The formulas explained
The gravitational acceleration of a body of mass \(M\) at distance \(r\) from Earth's center is
$$g = \frac{G \cdot M}{r^{2}}$$The tidal force is the difference in that pull across the Earth's radius \(R\): to leading order it equals
$$F_{\text{tidal}} = \frac{2 \cdot G \cdot M \cdot R}{r^{3}}$$Because the tidal term falls off as \(1/r^{3}\) rather than \(1/r^{2}\), the nearby Moon can dominate the distant, far more massive Sun. The Moon's perigee distance follows from the semi-major axis \(a\) and eccentricity \(e\) as \(r_p = a(1 - e)\).
Worked example (defaults)
With \(M_{\text{moon}} = 7.347673 \times 10^{22}\ \text{kg}\) at \(r = 384{,}399\ \text{km}\), the mean Moon tidal force is about \(1.10 \times 10^{-6}\ \text{N/kg}\). The Sun (\(1.9891 \times 10^{30}\ \text{kg}\) at 1 AU) gives about \(5.05 \times 10^{-7}\ \text{N/kg}\). At perigee,
$$r_p = 384{,}399 \times (1 - 0.0549) = 363{,}295\ \text{km}$$raising the Moon's tidal force to about \(1.30 \times 10^{-6}\ \text{N/kg}\). The ratios become \(\text{Moon(mean)}/\text{Moon(perigee)} = 0.844\) and \(\text{Sun}/\text{Moon(perigee)} = 0.388\).
FAQ
Why is the Sun's tidal force smaller than the Moon's? Although the Sun is vastly more massive, tidal force scales as \(1/r^{3}\), and the Sun is roughly 390 times farther away. The Sun's tide-raising effect is only about 40-46% of the Moon's.

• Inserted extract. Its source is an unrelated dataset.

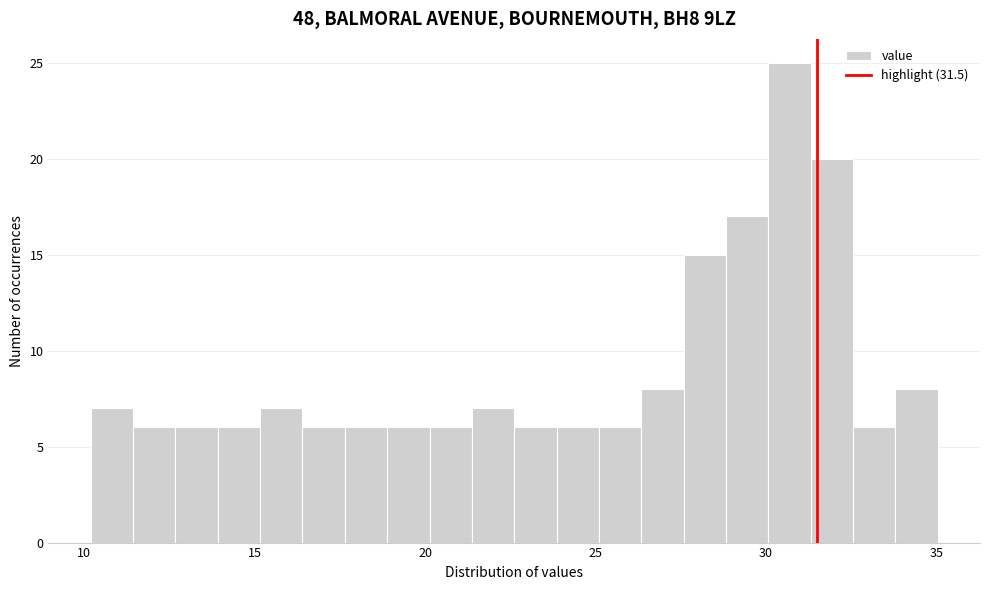

Read against the x-axis, roughly where is the centre of the tallest bar?

30.5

What does "per unit mass" mean? The results are accelerations (N/kg = m/s^2). To get the force on a specific object, multiply by its mass in kg.
Why are my numbers slightly different from textbooks? The exact value depends on the chosen \(G\) and Earth radius \(R\), and on whether higher-order tidal terms are included. This tool uses the leading-order approximation, valid because \(R\) is far smaller than \(r\).